İnsana nimet verdiğimiz zaman, yüz çevirir ve yan çizer; ona bir şer dokunduğu zaman ise, artık o, geniş (kapsamlı ve derinlemesine) bir dua sahibidir.
Evet, insana bir nimet verdiğimiz zaman yan büker, başının tuttuğuna gider, bildiği gibi hareket eder. Kendisine bir kötülük de dokunuverdi mi artık enine boyuna duaya dalar.
Ne zaman insana nimetlerimizi bağışlasak yan çizer ve (Bizi anmaktan) uzaklaşır, başına bir kötülük gelince de hemen dualar okumaya başlar!
İnsana nimet verdiğimizde yüz çevirir ve yan çizer. Başına bir kötülük gelince de yalvarmaya koyulur.
Evet insana ni'met verdiğimiz vakıt yan büker, başının tuttuğuna gider de kendisine şer dokunuverdi mi artık enine boyuna duaya dalar
İnsana bir ni'met verdik mi yüz çevirir; yan çizer. Ona bir şer dokundu mu yalvarıp durur.
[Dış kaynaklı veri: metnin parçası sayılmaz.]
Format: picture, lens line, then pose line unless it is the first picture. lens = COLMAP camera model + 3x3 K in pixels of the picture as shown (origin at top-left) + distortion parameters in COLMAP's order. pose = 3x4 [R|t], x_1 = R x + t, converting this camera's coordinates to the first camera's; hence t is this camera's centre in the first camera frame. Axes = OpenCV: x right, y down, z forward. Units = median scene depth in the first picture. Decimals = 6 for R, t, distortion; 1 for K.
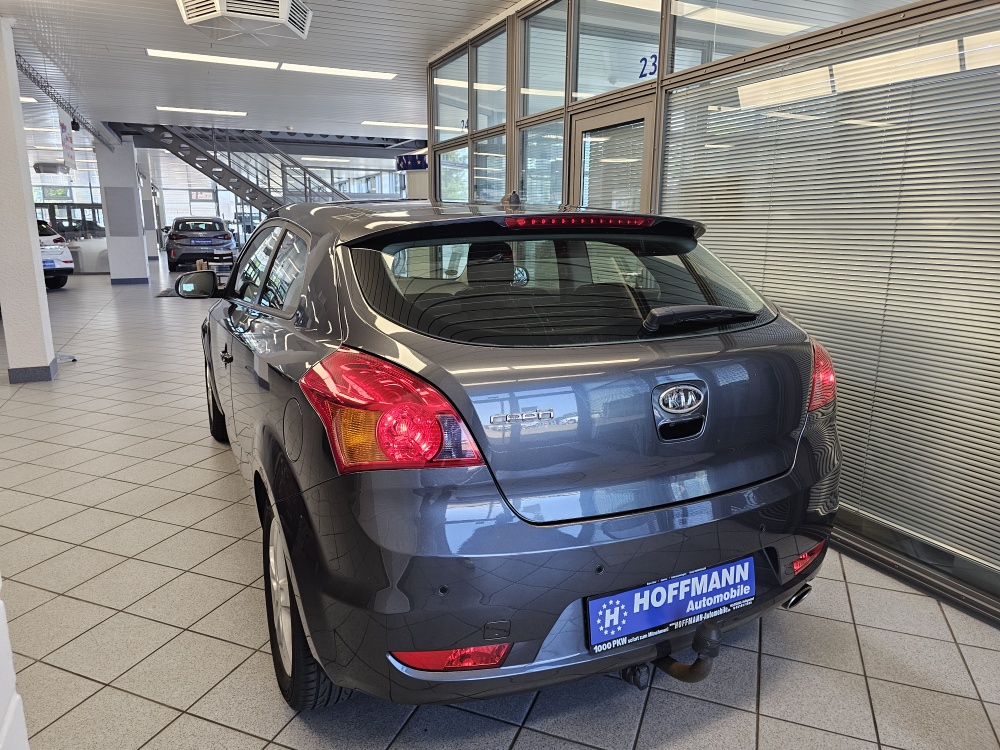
lens RADIAL K [[685.5, 0, 495.5], [0, 685.5, 371.7], [0, 0, 1]] dist [0.028231, -0.050200]
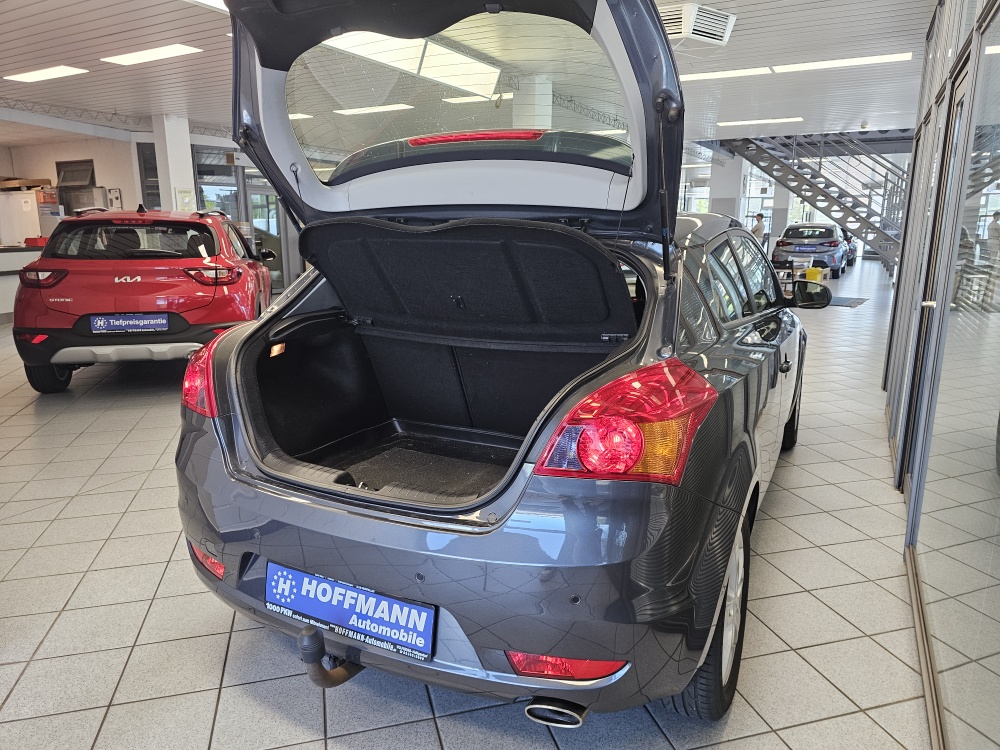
lens RADIAL K [[685.5, 0, 499.7], [0, 685.5, 371.1], [0, 0, 1]] dist [0.028231, -0.050200]
pose [[0.596170, 0.155310, -0.787692, 1.130646], [-0.163187, 0.984071, 0.070521, -0.115045], [0.786098, 0.086499, 0.612019, 0.528945]]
İnsana nimet verdiğimiz zaman, yüz çevirir ve yan çizer; ona bir şer dokunduğu zaman ise, artık o, geniş (kapsamlı ve derinlemesine) bir dua sahibidir.
İnsana ni'met verdiğimiz vakit (şükürden) yüz çevirir, nefsi ondan uzaklaşır. Ona bir şer dokunduğu zaman ise artık o, geniş (bol) bir düa saahibidir.
İnsana nimet verdiğimiz zaman yüz çevirir, yan çizer. Başına bir fenalık gelince de uzun uzun yalvarır.
İnsana bir nimet verdiğimizde yüz çevirir ve büyüklük taslar. Bir kötülük dokunduğu zaman hemen yalvarmaya başlar.
Biz insana nimet verdiğimizde o, şükürden yüz çevirir, başını alır uzaklaşır. Fakat kendisine sıkıntı dokununca, bir de bakarsın uzun uzun yalvarır durur.
İnsana bir nimet verdiğimizde yüz çevirir ve döner uzaklaşır! Kendisine şerr dokunduğunda ise, hemen çokça dua edicidir.
İnsana bir nimet verdik mi, yüz çevirip yan çizer. Başına bir kötülük geldiğinde ise yalvarıp durur.
İnsana nimet verdiğimiz zaman, yüz çevirip yan çizer.* Kendisine bir kötülük dokunduğu zaman da bol bol dua ederek yardım ister.
And when We bless the human being, he withdraws and turns away, and when he suffers any adversity, he implores in long prayers!
And when We favour man, he turns away and distances himself; but when evil touches him, then is he full of long supplication.
When We grant blessing to a man, he turns away and draws aside but when any evil touches him, he is full of endless prayers!
When we bless the human being, he turns away, and drifts farther and farther away, and when he suffers any affliction, he implores loudly.
And when We bless man, he withdraws and turns away, and when he suffers any adversity, then he implores at length!
When We bless the human being, he withdraws and turns away, and when he suffers any adversity, he implores in long prayers!